NEW YORK (AP) -- U.S. stocks opened lower as energy stocks dropped following another decline in the price of crude. Investors were also watching the latest earnings releases. Tyson Foods slumped after cutting its earnings outlook for the year.
KEEPING SCORE: The Standard & Poor's 500 index was little changed at 2,102 as of 10:01 a.m. Eastern. The Dow Jones industrial average dropped 50 points, or 0.3 percent, to 17,640. The Nasdaq composite rose nine points, or 0.2 percent, 5,137.
ENERGY: Benchmark U.S. crude shed $1.02 to $46.09 a barrel on the New York Mercantile Exchange. The price of oil slumped 21 percent in July.
GREEK COLLAPSE: Greece's stock market sank 17 percent as it reopened from a month-long shutdown brought on by the near collapse of the country's financial system during its high-wire bailout negotiations.

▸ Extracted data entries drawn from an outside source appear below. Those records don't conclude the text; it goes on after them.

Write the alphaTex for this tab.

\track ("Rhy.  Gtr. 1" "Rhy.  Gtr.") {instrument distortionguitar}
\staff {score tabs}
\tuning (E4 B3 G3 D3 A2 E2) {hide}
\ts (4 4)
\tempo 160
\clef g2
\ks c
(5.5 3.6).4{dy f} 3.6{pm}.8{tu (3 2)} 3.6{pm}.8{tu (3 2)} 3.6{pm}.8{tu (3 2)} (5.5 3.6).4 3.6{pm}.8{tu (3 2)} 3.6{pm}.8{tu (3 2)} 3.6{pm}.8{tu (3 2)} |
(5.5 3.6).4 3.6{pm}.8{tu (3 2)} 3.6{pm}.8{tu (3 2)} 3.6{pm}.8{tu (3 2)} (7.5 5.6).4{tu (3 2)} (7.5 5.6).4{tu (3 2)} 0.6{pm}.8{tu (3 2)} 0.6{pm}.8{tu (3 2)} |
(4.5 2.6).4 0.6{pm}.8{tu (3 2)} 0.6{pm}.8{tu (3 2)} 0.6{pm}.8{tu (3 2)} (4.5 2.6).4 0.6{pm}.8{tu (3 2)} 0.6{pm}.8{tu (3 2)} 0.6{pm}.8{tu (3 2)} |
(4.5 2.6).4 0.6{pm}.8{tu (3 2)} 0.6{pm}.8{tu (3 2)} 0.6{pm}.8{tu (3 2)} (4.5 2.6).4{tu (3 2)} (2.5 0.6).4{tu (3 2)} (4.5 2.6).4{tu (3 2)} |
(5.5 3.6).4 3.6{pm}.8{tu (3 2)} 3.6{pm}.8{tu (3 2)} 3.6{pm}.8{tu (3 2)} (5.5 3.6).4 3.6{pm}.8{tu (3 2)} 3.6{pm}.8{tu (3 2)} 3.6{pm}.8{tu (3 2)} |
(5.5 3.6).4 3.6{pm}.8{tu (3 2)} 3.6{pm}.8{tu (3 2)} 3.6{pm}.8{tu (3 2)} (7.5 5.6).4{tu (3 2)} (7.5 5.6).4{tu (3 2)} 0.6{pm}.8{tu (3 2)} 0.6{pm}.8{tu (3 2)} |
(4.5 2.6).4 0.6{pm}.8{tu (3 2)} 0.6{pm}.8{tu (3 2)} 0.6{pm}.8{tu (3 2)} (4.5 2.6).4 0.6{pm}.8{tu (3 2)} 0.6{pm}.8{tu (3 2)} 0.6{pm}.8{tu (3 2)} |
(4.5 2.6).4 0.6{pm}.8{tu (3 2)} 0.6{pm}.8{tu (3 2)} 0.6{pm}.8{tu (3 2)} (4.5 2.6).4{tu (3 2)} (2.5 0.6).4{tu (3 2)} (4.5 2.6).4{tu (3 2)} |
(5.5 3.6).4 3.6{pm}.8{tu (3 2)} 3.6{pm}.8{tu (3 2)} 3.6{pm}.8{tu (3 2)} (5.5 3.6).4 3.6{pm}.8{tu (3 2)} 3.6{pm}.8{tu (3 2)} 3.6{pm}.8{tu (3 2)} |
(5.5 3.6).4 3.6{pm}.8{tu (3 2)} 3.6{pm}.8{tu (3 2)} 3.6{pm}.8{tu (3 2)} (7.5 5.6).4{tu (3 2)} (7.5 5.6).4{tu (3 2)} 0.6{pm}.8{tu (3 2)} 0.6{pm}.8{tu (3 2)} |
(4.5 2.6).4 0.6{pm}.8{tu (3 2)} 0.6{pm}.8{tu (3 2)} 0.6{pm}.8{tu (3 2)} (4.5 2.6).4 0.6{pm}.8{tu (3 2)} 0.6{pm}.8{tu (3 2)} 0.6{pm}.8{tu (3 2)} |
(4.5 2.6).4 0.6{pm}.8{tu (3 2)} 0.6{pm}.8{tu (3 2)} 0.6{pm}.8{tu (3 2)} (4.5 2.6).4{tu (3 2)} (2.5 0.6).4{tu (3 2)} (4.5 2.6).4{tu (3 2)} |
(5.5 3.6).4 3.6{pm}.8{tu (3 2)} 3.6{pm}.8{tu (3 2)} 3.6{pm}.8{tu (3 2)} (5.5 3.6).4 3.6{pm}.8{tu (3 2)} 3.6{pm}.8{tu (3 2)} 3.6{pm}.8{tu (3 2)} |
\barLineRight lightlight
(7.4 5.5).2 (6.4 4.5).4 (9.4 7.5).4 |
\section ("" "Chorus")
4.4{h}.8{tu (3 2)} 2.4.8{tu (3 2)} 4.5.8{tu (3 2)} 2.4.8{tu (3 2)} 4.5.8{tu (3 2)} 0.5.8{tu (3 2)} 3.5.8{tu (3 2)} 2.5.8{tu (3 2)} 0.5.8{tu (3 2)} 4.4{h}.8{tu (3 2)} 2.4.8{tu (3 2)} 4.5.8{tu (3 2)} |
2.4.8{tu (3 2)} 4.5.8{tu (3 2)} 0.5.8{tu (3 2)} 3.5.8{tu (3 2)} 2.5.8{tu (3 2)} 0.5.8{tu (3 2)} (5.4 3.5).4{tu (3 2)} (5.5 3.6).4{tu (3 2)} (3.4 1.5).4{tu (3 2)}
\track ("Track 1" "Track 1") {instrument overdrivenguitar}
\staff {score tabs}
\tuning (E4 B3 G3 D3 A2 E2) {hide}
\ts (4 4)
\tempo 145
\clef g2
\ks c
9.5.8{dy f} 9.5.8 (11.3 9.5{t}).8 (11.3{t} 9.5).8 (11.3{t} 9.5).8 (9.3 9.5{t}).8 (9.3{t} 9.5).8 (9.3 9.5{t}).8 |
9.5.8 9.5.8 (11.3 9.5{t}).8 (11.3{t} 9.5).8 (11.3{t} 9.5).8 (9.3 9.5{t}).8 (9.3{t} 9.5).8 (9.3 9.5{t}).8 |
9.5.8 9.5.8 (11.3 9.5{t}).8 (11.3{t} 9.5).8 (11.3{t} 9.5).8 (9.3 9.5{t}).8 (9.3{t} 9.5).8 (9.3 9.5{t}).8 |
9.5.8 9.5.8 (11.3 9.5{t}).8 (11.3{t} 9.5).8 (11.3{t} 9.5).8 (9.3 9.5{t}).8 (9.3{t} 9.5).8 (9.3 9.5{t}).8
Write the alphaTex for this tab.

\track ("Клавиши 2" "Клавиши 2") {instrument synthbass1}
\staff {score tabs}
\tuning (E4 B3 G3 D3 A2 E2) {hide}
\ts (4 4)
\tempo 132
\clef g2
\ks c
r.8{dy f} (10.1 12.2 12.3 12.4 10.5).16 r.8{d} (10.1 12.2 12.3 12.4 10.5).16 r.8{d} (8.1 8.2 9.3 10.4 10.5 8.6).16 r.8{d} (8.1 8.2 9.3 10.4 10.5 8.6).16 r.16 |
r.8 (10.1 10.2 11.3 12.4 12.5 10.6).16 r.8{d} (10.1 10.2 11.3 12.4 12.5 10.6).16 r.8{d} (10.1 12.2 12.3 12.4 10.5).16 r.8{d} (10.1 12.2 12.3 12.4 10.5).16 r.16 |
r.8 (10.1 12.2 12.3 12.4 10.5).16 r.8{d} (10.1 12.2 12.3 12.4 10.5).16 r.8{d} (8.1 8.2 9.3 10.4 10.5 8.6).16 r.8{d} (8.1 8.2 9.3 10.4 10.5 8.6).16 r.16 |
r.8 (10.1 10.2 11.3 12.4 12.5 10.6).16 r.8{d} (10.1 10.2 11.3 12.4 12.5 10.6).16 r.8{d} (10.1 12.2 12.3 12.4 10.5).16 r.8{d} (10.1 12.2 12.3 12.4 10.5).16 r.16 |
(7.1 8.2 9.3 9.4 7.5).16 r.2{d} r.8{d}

A survey published Monday showed the damage caused to the Greek economy in July by the bank closures, money controls and uncertainty over the country's future.
Financial information company Markit said its gauge of manufacturing activity in Greece plummeted in July to the lowest reading ever recorded, despite improvements across the rest of the 19-country eurozone. A separate survey showed that business and consumer confidence fell for a fifth consecutive month in July to its worst level since October 2012.
EUROPE'S DAY: European stocks mostly rose as investors shrugged off the plunge in Greece's market. Asian shares closed lower on evidence of weakness in Chinese manufacturing. Germany's DAX rose 1.1 percent and France's CAC 40 gained 0.6 percent. Britain's FTSE 100 edged down 0.2 percent.
MANUFACTURING: U.S. factories were a little less busy last month. The Institute of Purchasing Managers' manufacturing index slipped to 52.7 last month from 53.5 in June. Economists had expected the index to remain unchanged. Any reading above 50 indicates growth.
CURRENCIES AND BONDS: The dollar strengthened to 124 yen from 123.91 yen Friday. The euro inched down to $1.0979 from $1.1010. Bond prices rose. The yield on the 10-year benchmark Treasury note fell to 2.17 percent from 2.18 percent Friday.